_STATED PROBLEM_. Duplicate each of the following records line for line, without changing anything.

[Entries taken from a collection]

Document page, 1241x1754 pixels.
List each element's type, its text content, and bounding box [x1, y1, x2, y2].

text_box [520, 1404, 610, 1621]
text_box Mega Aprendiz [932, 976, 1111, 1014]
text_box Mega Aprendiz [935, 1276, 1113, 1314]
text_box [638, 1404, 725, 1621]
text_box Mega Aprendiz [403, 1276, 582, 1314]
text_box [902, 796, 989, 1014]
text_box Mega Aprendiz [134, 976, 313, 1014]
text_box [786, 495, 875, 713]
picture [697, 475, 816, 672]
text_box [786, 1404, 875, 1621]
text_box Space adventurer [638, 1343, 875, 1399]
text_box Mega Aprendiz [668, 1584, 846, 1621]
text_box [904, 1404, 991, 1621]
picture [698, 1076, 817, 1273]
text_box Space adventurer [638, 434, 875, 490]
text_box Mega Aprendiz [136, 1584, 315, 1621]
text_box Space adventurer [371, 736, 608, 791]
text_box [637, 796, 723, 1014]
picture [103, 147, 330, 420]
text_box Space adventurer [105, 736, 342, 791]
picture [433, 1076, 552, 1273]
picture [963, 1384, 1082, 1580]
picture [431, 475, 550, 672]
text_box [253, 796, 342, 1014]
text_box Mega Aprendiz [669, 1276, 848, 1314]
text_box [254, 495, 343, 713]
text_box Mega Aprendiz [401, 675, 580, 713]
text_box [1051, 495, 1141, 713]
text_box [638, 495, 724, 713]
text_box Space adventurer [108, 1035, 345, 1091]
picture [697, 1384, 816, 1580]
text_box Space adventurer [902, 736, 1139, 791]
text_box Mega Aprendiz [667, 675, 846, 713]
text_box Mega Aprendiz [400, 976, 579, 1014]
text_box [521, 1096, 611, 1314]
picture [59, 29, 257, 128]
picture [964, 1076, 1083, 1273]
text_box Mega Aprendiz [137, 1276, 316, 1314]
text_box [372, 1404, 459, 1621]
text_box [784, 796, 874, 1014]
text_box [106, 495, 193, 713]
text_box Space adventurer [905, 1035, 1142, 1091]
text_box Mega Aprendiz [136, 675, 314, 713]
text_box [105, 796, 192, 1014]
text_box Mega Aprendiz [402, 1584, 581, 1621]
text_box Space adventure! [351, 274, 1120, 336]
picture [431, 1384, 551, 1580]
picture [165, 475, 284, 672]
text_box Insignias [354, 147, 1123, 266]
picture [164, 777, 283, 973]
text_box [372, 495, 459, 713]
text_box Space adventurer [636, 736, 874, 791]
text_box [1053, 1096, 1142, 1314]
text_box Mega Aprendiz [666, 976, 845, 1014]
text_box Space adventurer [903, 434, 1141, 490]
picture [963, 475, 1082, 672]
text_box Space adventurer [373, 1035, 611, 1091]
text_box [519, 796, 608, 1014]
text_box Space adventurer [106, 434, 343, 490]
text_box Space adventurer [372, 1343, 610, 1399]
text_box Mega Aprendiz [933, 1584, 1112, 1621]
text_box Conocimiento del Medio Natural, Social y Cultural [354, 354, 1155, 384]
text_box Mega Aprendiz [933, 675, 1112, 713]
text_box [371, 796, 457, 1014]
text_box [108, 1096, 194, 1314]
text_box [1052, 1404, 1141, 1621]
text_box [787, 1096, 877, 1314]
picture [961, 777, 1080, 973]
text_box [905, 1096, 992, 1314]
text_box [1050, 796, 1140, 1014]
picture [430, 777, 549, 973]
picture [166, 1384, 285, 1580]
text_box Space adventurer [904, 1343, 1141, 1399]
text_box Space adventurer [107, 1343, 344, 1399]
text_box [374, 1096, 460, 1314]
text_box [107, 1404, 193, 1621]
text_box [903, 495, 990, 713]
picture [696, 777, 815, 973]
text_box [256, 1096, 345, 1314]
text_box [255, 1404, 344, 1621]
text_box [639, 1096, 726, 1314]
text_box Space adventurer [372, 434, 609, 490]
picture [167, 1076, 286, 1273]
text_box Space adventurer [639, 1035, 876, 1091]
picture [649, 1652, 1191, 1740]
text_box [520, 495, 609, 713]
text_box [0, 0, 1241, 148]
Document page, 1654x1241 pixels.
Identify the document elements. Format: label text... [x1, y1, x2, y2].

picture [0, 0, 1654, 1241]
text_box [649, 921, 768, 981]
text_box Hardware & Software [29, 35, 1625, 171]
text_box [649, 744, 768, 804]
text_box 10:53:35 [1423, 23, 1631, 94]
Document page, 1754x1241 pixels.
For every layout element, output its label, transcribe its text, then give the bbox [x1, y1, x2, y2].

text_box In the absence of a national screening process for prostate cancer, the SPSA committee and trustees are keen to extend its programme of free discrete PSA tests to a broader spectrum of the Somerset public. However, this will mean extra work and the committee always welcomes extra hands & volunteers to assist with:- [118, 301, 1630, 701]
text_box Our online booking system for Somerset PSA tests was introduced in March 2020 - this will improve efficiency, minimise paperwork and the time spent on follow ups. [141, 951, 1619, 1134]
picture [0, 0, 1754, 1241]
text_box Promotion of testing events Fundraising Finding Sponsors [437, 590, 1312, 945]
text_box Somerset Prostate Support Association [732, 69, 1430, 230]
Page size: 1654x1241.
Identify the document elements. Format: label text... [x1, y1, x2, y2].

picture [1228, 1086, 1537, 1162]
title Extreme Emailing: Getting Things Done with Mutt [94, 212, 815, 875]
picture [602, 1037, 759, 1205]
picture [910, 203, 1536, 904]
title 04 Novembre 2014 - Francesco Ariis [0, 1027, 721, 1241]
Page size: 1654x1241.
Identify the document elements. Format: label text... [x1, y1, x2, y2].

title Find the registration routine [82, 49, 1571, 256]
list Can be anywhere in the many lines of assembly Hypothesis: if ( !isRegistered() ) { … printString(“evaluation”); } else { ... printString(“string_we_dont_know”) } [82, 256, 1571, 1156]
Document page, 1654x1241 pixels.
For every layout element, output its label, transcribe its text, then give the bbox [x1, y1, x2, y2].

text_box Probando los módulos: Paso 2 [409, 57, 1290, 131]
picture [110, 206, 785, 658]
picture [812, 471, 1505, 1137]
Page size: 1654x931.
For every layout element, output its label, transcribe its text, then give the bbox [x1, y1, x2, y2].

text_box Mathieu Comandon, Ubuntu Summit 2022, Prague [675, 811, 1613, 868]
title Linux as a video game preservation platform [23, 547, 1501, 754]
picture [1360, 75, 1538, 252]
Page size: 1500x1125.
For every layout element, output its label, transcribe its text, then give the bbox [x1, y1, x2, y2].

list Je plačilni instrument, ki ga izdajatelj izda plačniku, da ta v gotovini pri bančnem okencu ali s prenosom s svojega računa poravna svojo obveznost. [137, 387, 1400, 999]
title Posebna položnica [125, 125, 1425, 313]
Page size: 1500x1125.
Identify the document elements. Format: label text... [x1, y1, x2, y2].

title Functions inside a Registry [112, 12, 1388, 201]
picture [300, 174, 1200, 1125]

_THE RESULT_.
Document page, 1241x1754 pixels.
List each element's type, its text content, and bounding box [x1, y1, x2, y2].

text_box [520, 1404, 610, 1621]
text_box Mega Aprendiz [932, 976, 1111, 1014]
text_box Mega Aprendiz [935, 1276, 1113, 1314]
text_box [638, 1404, 725, 1621]
text_box Mega Aprendiz [403, 1276, 582, 1314]
text_box [902, 796, 989, 1014]
text_box Mega Aprendiz [134, 976, 313, 1014]
text_box [786, 495, 875, 713]
picture [697, 475, 816, 672]
text_box [786, 1404, 875, 1621]
text_box Space adventurer [638, 1343, 875, 1399]
text_box Mega Aprendiz [668, 1584, 846, 1621]
text_box [904, 1404, 991, 1621]
picture [698, 1076, 817, 1273]
text_box Space adventurer [638, 434, 875, 490]
text_box Mega Aprendiz [136, 1584, 315, 1621]
text_box Space adventurer [371, 736, 608, 791]
text_box [637, 796, 723, 1014]
picture [103, 147, 330, 420]
text_box Space adventurer [105, 736, 342, 791]
picture [433, 1076, 552, 1273]
picture [963, 1384, 1082, 1580]
picture [431, 475, 550, 672]
text_box [253, 796, 342, 1014]
text_box Mega Aprendiz [669, 1276, 848, 1314]
text_box [254, 495, 343, 713]
text_box Mega Aprendiz [401, 675, 580, 713]
text_box [1051, 495, 1141, 713]
text_box [638, 495, 724, 713]
text_box Space adventurer [108, 1035, 345, 1091]
picture [697, 1384, 816, 1580]
text_box Space adventurer [902, 736, 1139, 791]
text_box Mega Aprendiz [667, 675, 846, 713]
text_box Mega Aprendiz [400, 976, 579, 1014]
text_box [521, 1096, 611, 1314]
picture [59, 29, 257, 128]
picture [964, 1076, 1083, 1273]
text_box Mega Aprendiz [137, 1276, 316, 1314]
text_box [372, 1404, 459, 1621]
text_box [784, 796, 874, 1014]
text_box [106, 495, 193, 713]
text_box Space adventurer [905, 1035, 1142, 1091]
text_box Mega Aprendiz [136, 675, 314, 713]
text_box [105, 796, 192, 1014]
text_box Mega Aprendiz [402, 1584, 581, 1621]
text_box Space adventure! [351, 274, 1120, 336]
picture [431, 1384, 551, 1580]
picture [165, 475, 284, 672]
text_box Insignias [354, 147, 1123, 266]
picture [164, 777, 283, 973]
text_box [372, 495, 459, 713]
text_box Space adventurer [636, 736, 874, 791]
text_box [1053, 1096, 1142, 1314]
text_box Mega Aprendiz [666, 976, 845, 1014]
text_box Space adventurer [903, 434, 1141, 490]
picture [963, 475, 1082, 672]
text_box Space adventurer [373, 1035, 611, 1091]
text_box [519, 796, 608, 1014]
text_box Space adventurer [106, 434, 343, 490]
text_box Space adventurer [372, 1343, 610, 1399]
text_box Mega Aprendiz [933, 1584, 1112, 1621]
text_box Conocimiento del Medio Natural, Social y Cultural [354, 354, 1155, 384]
text_box Mega Aprendiz [933, 675, 1112, 713]
text_box [371, 796, 457, 1014]
text_box [108, 1096, 194, 1314]
text_box [1052, 1404, 1141, 1621]
text_box [787, 1096, 877, 1314]
picture [961, 777, 1080, 973]
text_box [905, 1096, 992, 1314]
text_box [1050, 796, 1140, 1014]
picture [430, 777, 549, 973]
picture [166, 1384, 285, 1580]
text_box Space adventurer [904, 1343, 1141, 1399]
text_box Space adventurer [107, 1343, 344, 1399]
text_box [374, 1096, 460, 1314]
text_box [107, 1404, 193, 1621]
text_box [903, 495, 990, 713]
picture [696, 777, 815, 973]
text_box [256, 1096, 345, 1314]
text_box [255, 1404, 344, 1621]
text_box [639, 1096, 726, 1314]
text_box Space adventurer [372, 434, 609, 490]
picture [167, 1076, 286, 1273]
text_box Space adventurer [639, 1035, 876, 1091]
picture [649, 1652, 1191, 1740]
text_box [520, 495, 609, 713]
text_box [0, 0, 1241, 148]
Document page, 1654x1241 pixels.
Identify the document elements. Format: label text... [x1, y1, x2, y2].

picture [0, 0, 1654, 1241]
text_box [649, 921, 768, 981]
text_box Hardware & Software [29, 35, 1625, 171]
text_box [649, 744, 768, 804]
text_box 10:53:35 [1423, 23, 1631, 94]
Document page, 1754x1241 pixels.
For every layout element, output its label, transcribe its text, then give the bbox [x1, y1, x2, y2].

text_box In the absence of a national screening process for prostate cancer, the SPSA committee and trustees are keen to extend its programme of free discrete PSA tests to a broader spectrum of the Somerset public. However, this will mean extra work and the committee always welcomes extra hands & volunteers to assist with:- [118, 301, 1630, 701]
text_box Our online booking system for Somerset PSA tests was introduced in March 2020 - this will improve efficiency, minimise paperwork and the time spent on follow ups. [141, 951, 1619, 1134]
picture [0, 0, 1754, 1241]
text_box Promotion of testing events Fundraising Finding Sponsors [437, 590, 1312, 945]
text_box Somerset Prostate Support Association [732, 69, 1430, 230]
Page size: 1654x1241.
Identify the document elements. Format: label text... [x1, y1, x2, y2].

picture [1228, 1086, 1537, 1162]
title Extreme Emailing: Getting Things Done with Mutt [94, 212, 815, 875]
picture [602, 1037, 759, 1205]
picture [910, 203, 1536, 904]
title 04 Novembre 2014 - Francesco Ariis [0, 1027, 721, 1241]
Page size: 1654x1241.
Identify the document elements. Format: label text... [x1, y1, x2, y2].

title Find the registration routine [82, 49, 1571, 256]
list Can be anywhere in the many lines of assembly Hypothesis: if ( !isRegistered() ) { … printString(“evaluation”); } else { ... printString(“string_we_dont_know”) } [82, 256, 1571, 1156]
Document page, 1654x1241 pixels.
For every layout element, output its label, transcribe its text, then give the bbox [x1, y1, x2, y2].

text_box Probando los módulos: Paso 2 [409, 57, 1290, 131]
picture [110, 206, 785, 658]
picture [812, 471, 1505, 1137]
Page size: 1654x931.
For every layout element, output its label, transcribe its text, then give the bbox [x1, y1, x2, y2].

text_box Mathieu Comandon, Ubuntu Summit 2022, Prague [675, 811, 1613, 868]
title Linux as a video game preservation platform [23, 547, 1501, 754]
picture [1360, 75, 1538, 252]
Page size: 1500x1125.
For every layout element, output its label, transcribe its text, then give the bbox [x1, y1, x2, y2].

list Je plačilni instrument, ki ga izdajatelj izda plačniku, da ta v gotovini pri bančnem okencu ali s prenosom s svojega računa poravna svojo obveznost. [137, 387, 1400, 999]
title Posebna položnica [125, 125, 1425, 313]
Page size: 1500x1125.
Identify the document elements. Format: label text... [x1, y1, x2, y2].

title Functions inside a Registry [112, 12, 1388, 201]
picture [300, 174, 1200, 1125]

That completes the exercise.